Directions – For the data that follows, report how many lines include the string "features", and write the number alone.

Input –

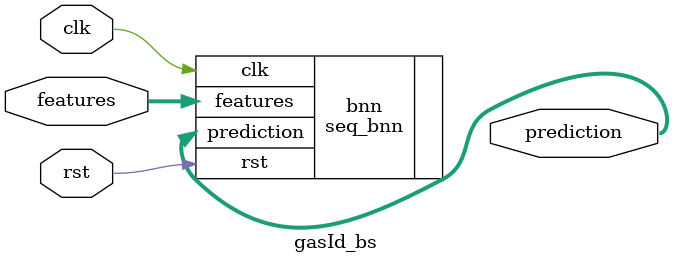
<source format=v>













module gasId_bs #(

parameter FEAT_CNT = 128,
parameter HIDDEN_CNT = 40,
parameter FEAT_BITS = 4,
parameter CLASS_CNT = 6,
parameter TEST_CNT = 5


  ) (
  input clk,
  input rst,
  input [FEAT_CNT*FEAT_BITS-1:0] features,
  output [$clog2(CLASS_CNT)-1:0] prediction
  );

  localparam Weights0 = 5120'b10101110011001110100010101110101000111001100101001000001000110101111111111000010010010110011001110100001111101011101010110001011000001110010000111110101010001001000100101000001101010101111110101001101110011000000111010011000110000101111000000100110100100011010010000110111011000100011000110010011001011110011110011010100101111110110001100010011010111011101110010111111010000011000000101011001110101011010110100101111000000000111010111010100100010010010111111100110011111011101010010101101111000111001001100011111110111000001001001110110101110111101000000001101101111010011101111000011000110000111101100001010100101101001000011111111001000110111010111000010110110111000111110010010011101111111100010111100100100100101000101111101111110001111111010101010101000110111000011100000100010001001001111000101011011001100010000100010111011010010011011011110000010110001011010100111010010101100110010000010111001100101000011010100110110111010101010111011101111111111111111110101010110100101010000011110110000100111001011111000101111101001101000111111011101011111000011111100000010101001000101110001111110001011110011110010001011011101111000000111010110010011010100111010010111000000110111110000110101110100011011000101111000010001001001010011100010000000000100010110100010010001101101111100000111010101011101001101100010101001000010000101111101010000011111111001110111011001110001011111111001110110011000100010110110100100001000011011101101010010011110010101111101111111011001000001110110010110011110110001010101000011101011110011001011011000111011111011101011011011100111110010101100001110011110011011100110101001010000001000011111010000111010101010111100110000100111110110010111010010111110001001000101101110010101100110001000101101101001000010000110111010010100100011010111011011100000110100010010100111110100101101011010000011011010110100010101000011101010111100101011111110010001010110011110001101100111101101001001000111010011110011101100110111010100000101100101011111100100000111101011101111011110111100001001110101101100001000000100100010001111110010110010000011111010110001001000110101101000000010000010111001010100100111110010000110010111011010000101010000101111000111100110101011101101100001001111000001000011011101001011010010100101011010011001011110101011100111000111011000000010011111000111100111100101010111011010001110100011000001010110010111010001100110010010001101100000011101110101000010011100011010110110010110100111110101001001100001010011001110100011001001101111000001011001011110101000000001111110100000101100110111001111110000011101100000111000001010101000100011000000111111010111010100100010000011111101100110011101000110110010101110001001110000000101111101000101101000101000100111000000110111010101011100100111100110001100000011001111011101010000011111111110010110011000111011100101110101101000000111111100010110110110110110001110110000011001100011111110010111111010111010011001110000000110110101000111101000101001001111010011111111010100101110100010100101001100010011011101010001111010001010000001100100001111110101001111101000111001000010000000111001010110010110001110110010101111011011111001111011110010000010001011000011110010001011111100011001100101011111011110111100110110010101111101111111100100010001000111001100110101110101101010000011101010010000010111010011011111101001101001101001001100011101011100101100100000011001100100000010011101010001011000001001000010000000001101011100110100001111001110010010110001101101110110001110010011111001100001110110011100001000101101001010110010000001101011111001010111111011100100110101000111001000011101101111000000111110000110110100010101110101111110111010111000000001001101010100110111010000101110111011000100001111000010000011100011101110111100000110001110110000100001010000101101000101011011111001011001100101010110001110101010100101101000111001001111010010101110001010101011011101110001101100010000000111110110111101000011011100110011100100101001101011010110100100011001111100001001110000001011001010010001100111111111110101001010101101101001000000000110011011010100101111001001000011000011001110010010000000010100100011011101010110010000011101110100111110001111110100011000110010000100111100110111011101001101000001000011101110101011000100100100001110111011000110001010001101110001000111010011010010011010101010110110100100011001001011011101010010011011011010010000000001101110100101001011111011100100100100011101001110000011000100110110001001101101111000110000111010101110111100001011010000000111000011010010110011111011111000100100111001101110011101000110011010100000111101100100000000111100110111011011100011011110110001101001010111101011000000000110011011000100100111010110000101100000011000101100000010111011110111111100110000010101101111000110100110101101101001100110000111010110000101110001010000000110010011000101100010010110101101011110010110000101011000100001110011000101101000001110001001000101010101100100100110101001000011101100000001010101101010010000000001100110110001001011111100101011100010000010111011000101101111010001100001110000001110110011101001100110100110110000101101000001001101000100111111001110011010110100100011001101100000 ;
  localparam Weights1 = 240'b110110100101001100011011001101010010111001110001111110101011111000010000011011011101010111010010111111100000011011101011101110110001111101110111000101000010110010011111011010110001001100011101110111001001101000011111111101110011010001101100 ;

  seq_bnn #(.FEAT_CNT(FEAT_CNT),.FEAT_BITS(FEAT_BITS),.HIDDEN_CNT(HIDDEN_CNT),.CLASS_CNT(CLASS_CNT),.Weights0(Weights0),.Weights1(Weights1)) bnn (
    .clk(clk),
    .rst(rst),
    .features(features),
    .prediction(prediction)
  );

endmodule

</source>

Response – 2